Cependant, non seulement, les pays de l’UE peuvent se réjouir d’avoir un avantage concurrentiel pour développer les technologies de CCUS, à savoir la possible présence de nombreux puits aquifères de stockage en mer du Nord. Mais aussi, ces derniers bénéficient d’un accès direct depuis la mer permettant de réduire les coûts de transports du CO2 liquéfié, via pipeline ou bien par navire, afin de l’enfouir par la suite dans des puits de pétrole offshore désaffectés.
Bien que le groupe TotalEnergies soit acteur majeur du projet Northern Lights, la France reste en retard, parmi tant d’autres sujets (terres rares, hydrogène, batteries électriques, etc.) face à cet enjeu de souveraineté et la nécessité de développer des clusters industriels qui généreront de nouvelles chaînes de valeurs.

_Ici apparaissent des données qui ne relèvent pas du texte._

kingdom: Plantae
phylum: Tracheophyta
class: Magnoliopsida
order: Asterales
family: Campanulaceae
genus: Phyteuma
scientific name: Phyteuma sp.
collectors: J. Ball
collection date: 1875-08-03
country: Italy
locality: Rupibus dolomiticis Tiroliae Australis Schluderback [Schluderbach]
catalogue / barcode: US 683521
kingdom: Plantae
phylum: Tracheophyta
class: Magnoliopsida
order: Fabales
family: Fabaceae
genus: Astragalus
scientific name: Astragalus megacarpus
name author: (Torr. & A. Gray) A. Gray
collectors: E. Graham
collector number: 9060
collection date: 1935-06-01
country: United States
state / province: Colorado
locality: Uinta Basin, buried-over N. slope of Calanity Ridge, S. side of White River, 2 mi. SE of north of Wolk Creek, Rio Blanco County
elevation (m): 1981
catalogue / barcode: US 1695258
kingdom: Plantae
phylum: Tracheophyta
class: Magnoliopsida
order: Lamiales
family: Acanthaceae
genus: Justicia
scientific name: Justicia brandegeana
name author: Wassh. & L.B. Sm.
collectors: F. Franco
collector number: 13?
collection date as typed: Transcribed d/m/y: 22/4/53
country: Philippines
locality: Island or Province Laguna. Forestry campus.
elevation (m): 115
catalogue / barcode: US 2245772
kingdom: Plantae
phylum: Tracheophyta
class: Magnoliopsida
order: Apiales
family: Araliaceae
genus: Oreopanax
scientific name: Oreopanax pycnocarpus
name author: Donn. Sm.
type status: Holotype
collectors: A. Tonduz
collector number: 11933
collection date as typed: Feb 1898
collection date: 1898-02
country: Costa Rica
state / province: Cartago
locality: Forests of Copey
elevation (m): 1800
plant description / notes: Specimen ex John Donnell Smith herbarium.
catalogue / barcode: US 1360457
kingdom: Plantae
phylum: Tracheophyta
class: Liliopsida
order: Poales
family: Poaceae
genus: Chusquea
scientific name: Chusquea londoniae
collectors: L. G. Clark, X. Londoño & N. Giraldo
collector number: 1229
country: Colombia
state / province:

A contrario, les regards se tournent vers les pays d’Europe du Nord, où les projets de captage et de revalorisation du CO2 ne cessent de se développer grâce à la mise en place des cadres réglementaires incitatifs, soit plus de 5 milliards d’euros de financement dans la chaîne CCS. L’exemple du laboratoire Orca en Islande en est l’illustration parfaite. Gourmande en énergie, cette technologie de captage atmosphérique de dioxyde de carbone affiche toutefois un prix de 335 euros la tonne. Outre les technologies de captage de CO2, l’entreprise Solar Foods : 5 levées de fonds pour un total de 42 millions de dollars, a mis en place un bioprocédé permettant de produire de la Solein® à partir de et en revalorisant du CO2. Il s’agit ici d’un nouvel aliment contenant jusqu’à 70 % de protéines qui permettrait à l'humanité de profiter d'un nouveau type de production, de récolte et d’une poudre alimentaire innovante.
Enfin, les océans sont les plus importants puits de carbone or la France possède la deuxième plus grande Zone Économique Exclusive (derrière les États-Unis), où l’État souverain est l'exploitant exclusif des ressources naturelles du sol et du sous-sol. Toutefois, ces dernières ne sont encore que trop peu étudiées et exploitées. Ainsi, bien que la French Tech soit en croissance perpétuelle (897 rounds (tours de table) pour un montant levé de 11,7 milliards d’euros), il est nécessaire de fédérer ces acteurs que sont les universités, centres de recherche, think tanks et politiques publiques ambitieuses afin de tirer avantage de l’étude de ces écosystèmes ; et ce dans dans une volonté de modifier les rapports de force sur la nouvelle superpuissance des énergies renouvelables.